[Extracted records]
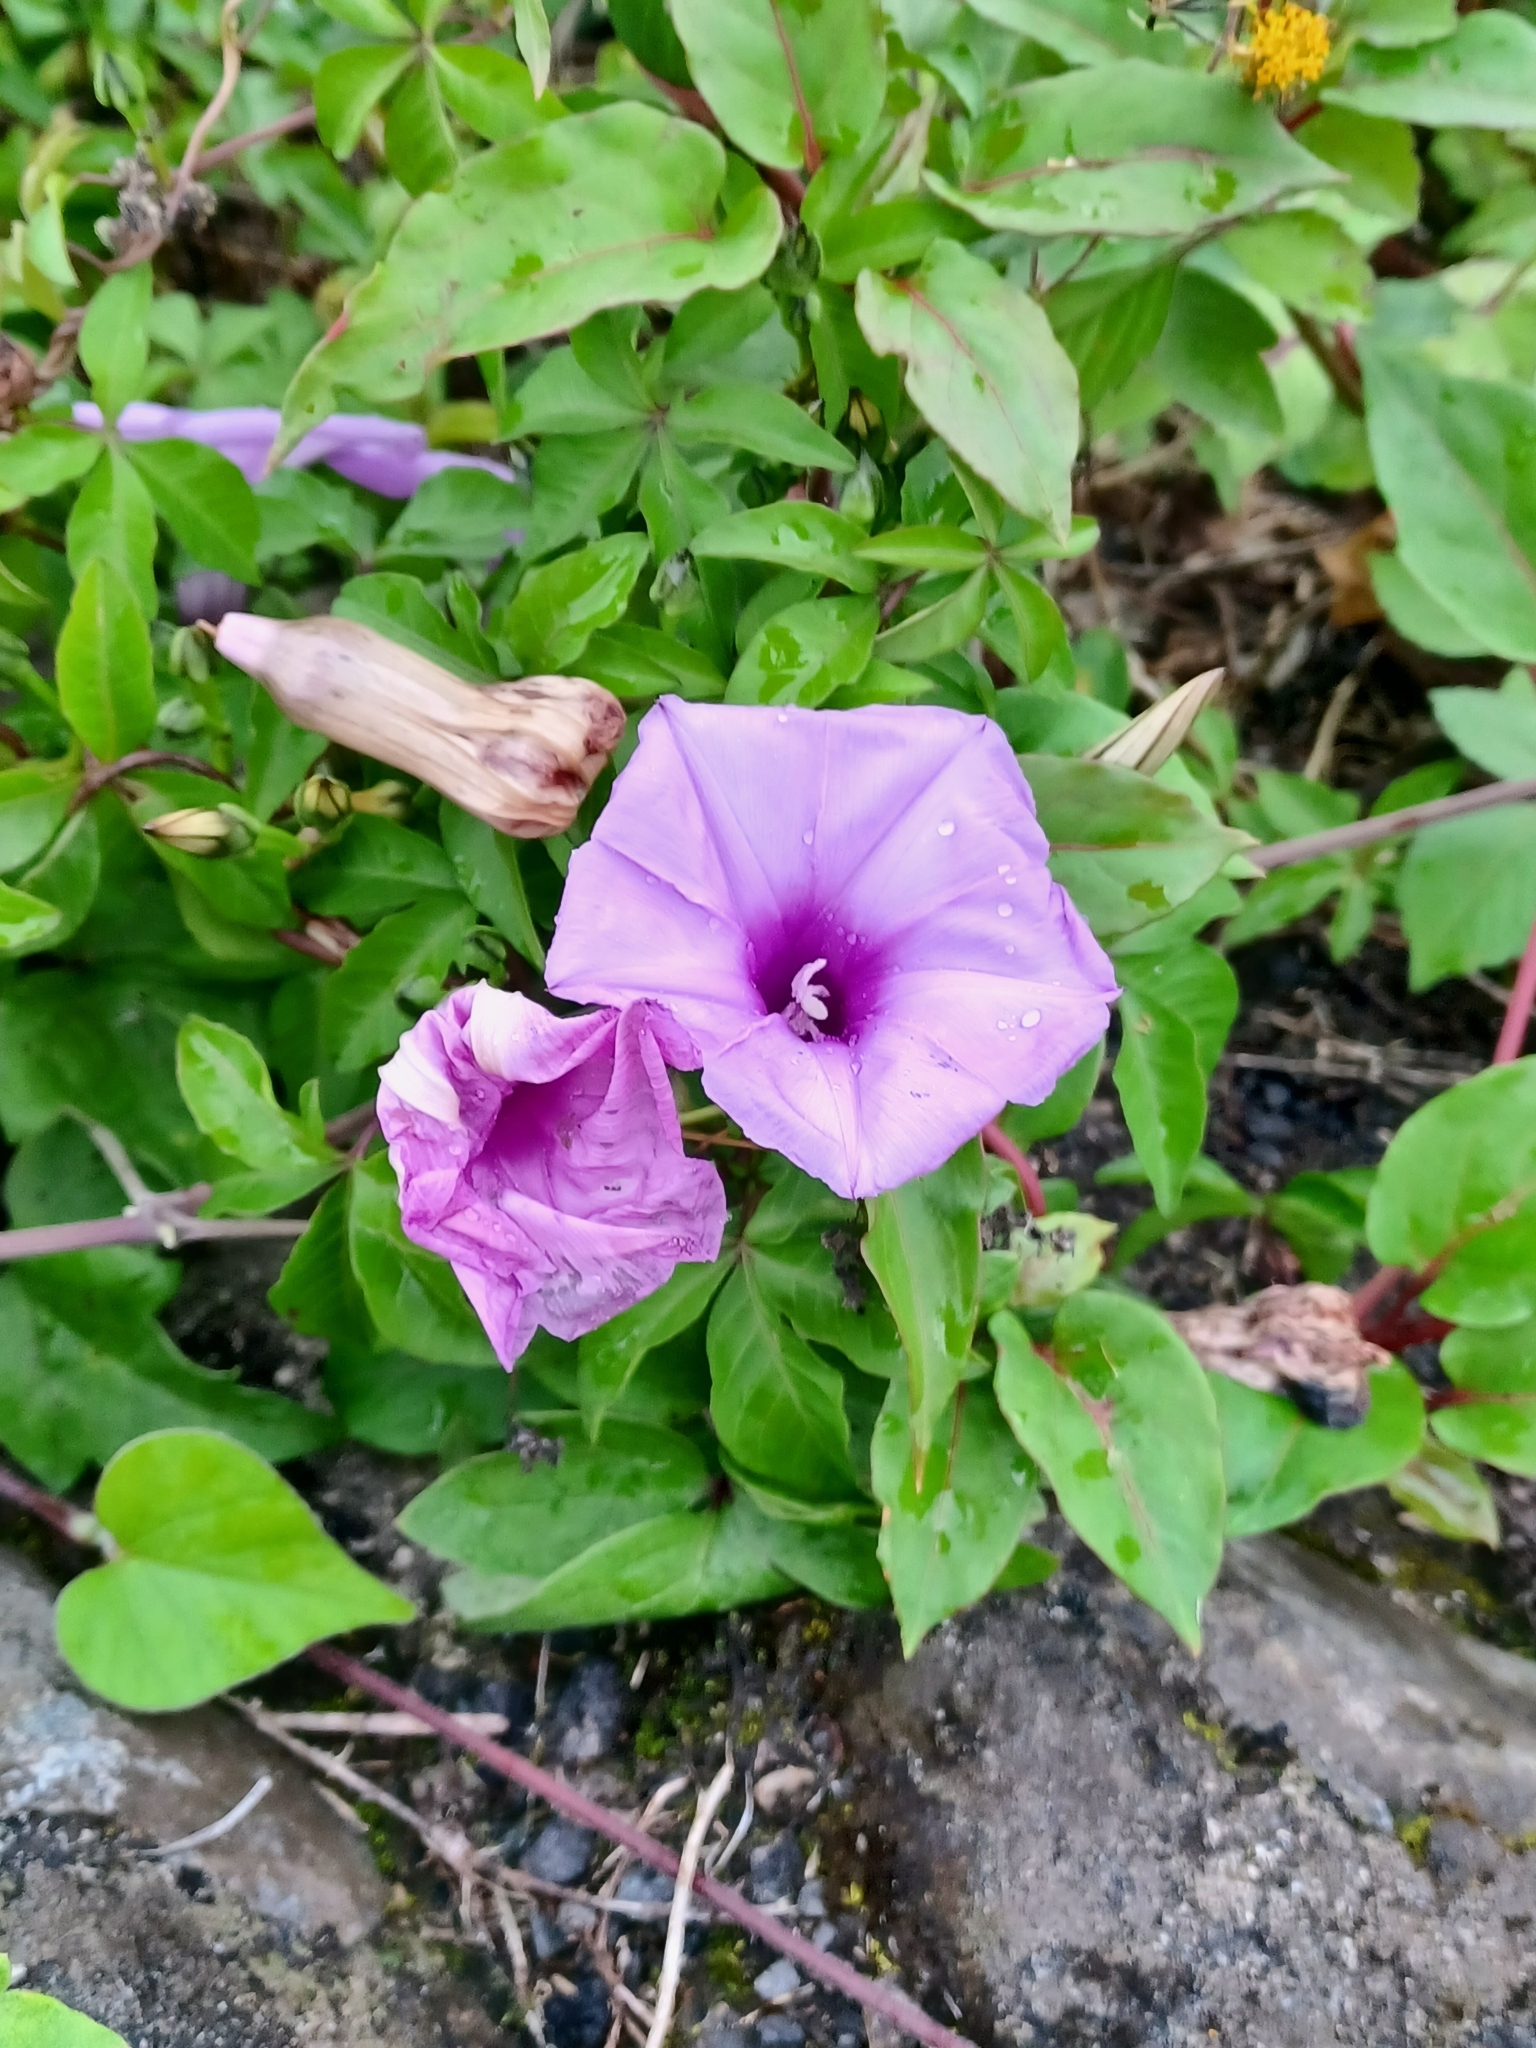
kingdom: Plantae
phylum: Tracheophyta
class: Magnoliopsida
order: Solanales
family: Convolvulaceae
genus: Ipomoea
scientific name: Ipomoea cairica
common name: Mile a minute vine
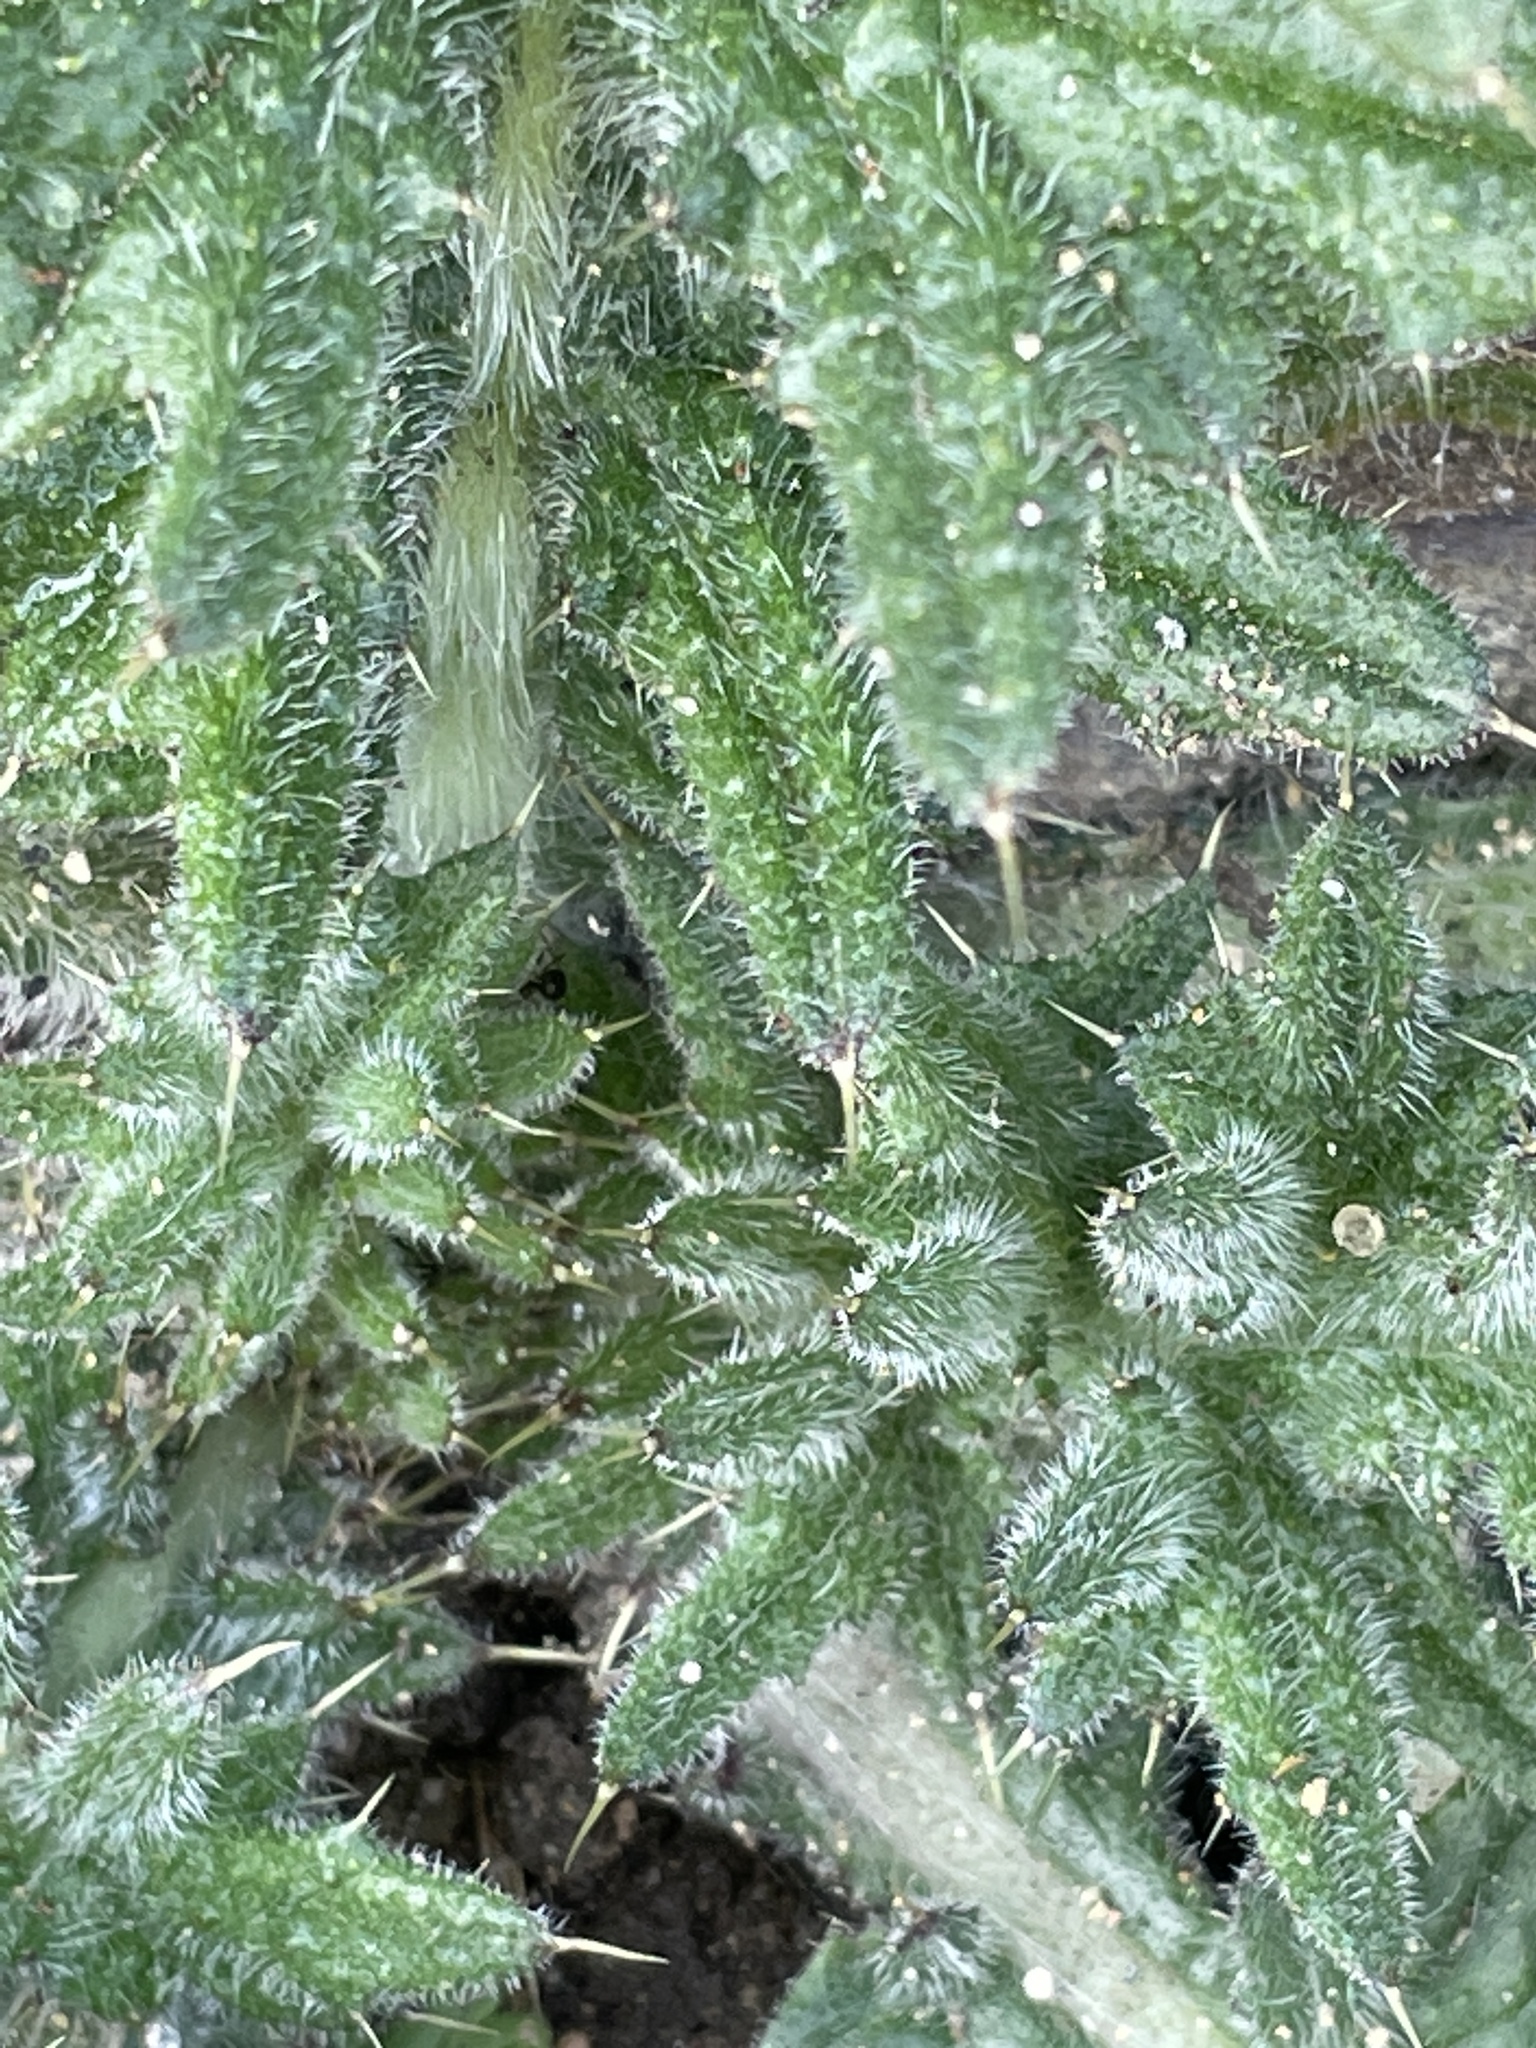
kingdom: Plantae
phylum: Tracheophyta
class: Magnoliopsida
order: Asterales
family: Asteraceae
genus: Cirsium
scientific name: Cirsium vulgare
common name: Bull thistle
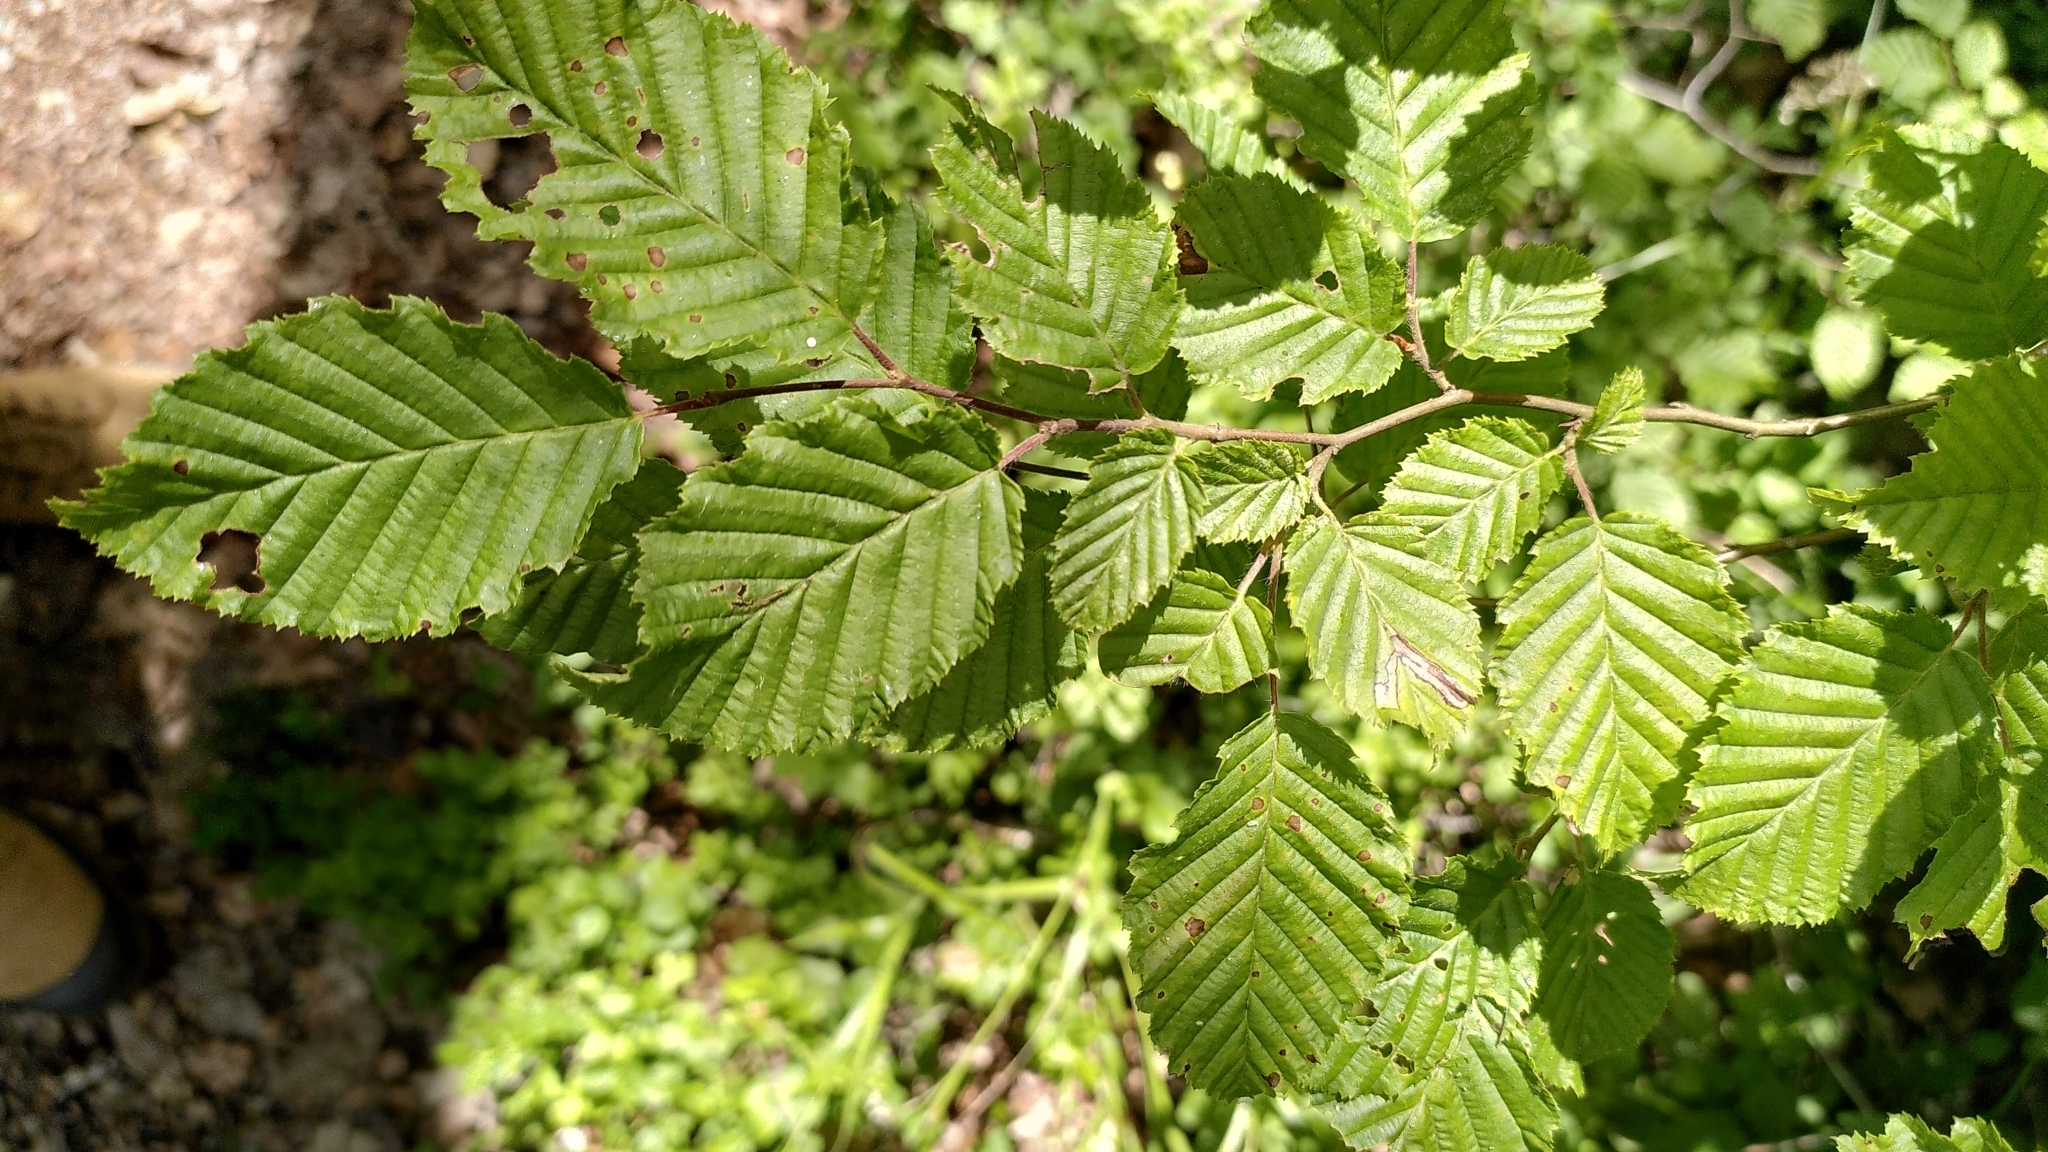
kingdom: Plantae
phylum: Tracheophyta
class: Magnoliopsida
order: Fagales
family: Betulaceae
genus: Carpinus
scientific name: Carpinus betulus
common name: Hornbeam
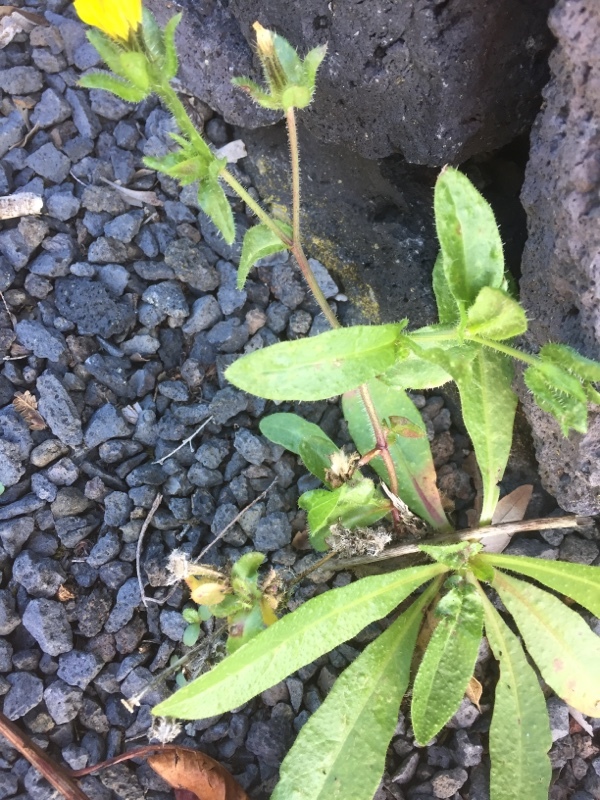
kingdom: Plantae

→ **Given task**
Convert all of the data above into a JSON list of strings, with one string per line and no blank lines. Omit the pictures from the answer.

→ **Exercise answer**
[
  "kingdom: Plantae",
  "phylum: Tracheophyta",
  "class: Magnoliopsida",
  "order: Solanales",
  "family: Convolvulaceae",
  "genus: Ipomoea",
  "scientific name: Ipomoea cairica",
  "common name: Mile a minute vine",
  "kingdom: Plantae",
  "phylum: Tracheophyta",
  "class: Magnoliopsida",
  "order: Asterales",
  "family: Asteraceae",
  "genus: Cirsium",
  "scientific name: Cirsium vulgare",
  "common name: Bull thistle",
  "kingdom: Plantae",
  "phylum: Tracheophyta",
  "class: Magnoliopsida",
  "order: Fagales",
  "family: Betulaceae",
  "genus: Carpinus",
  "scientific name: Carpinus betulus",
  "common name: Hornbeam",
  "kingdom: Plantae"
]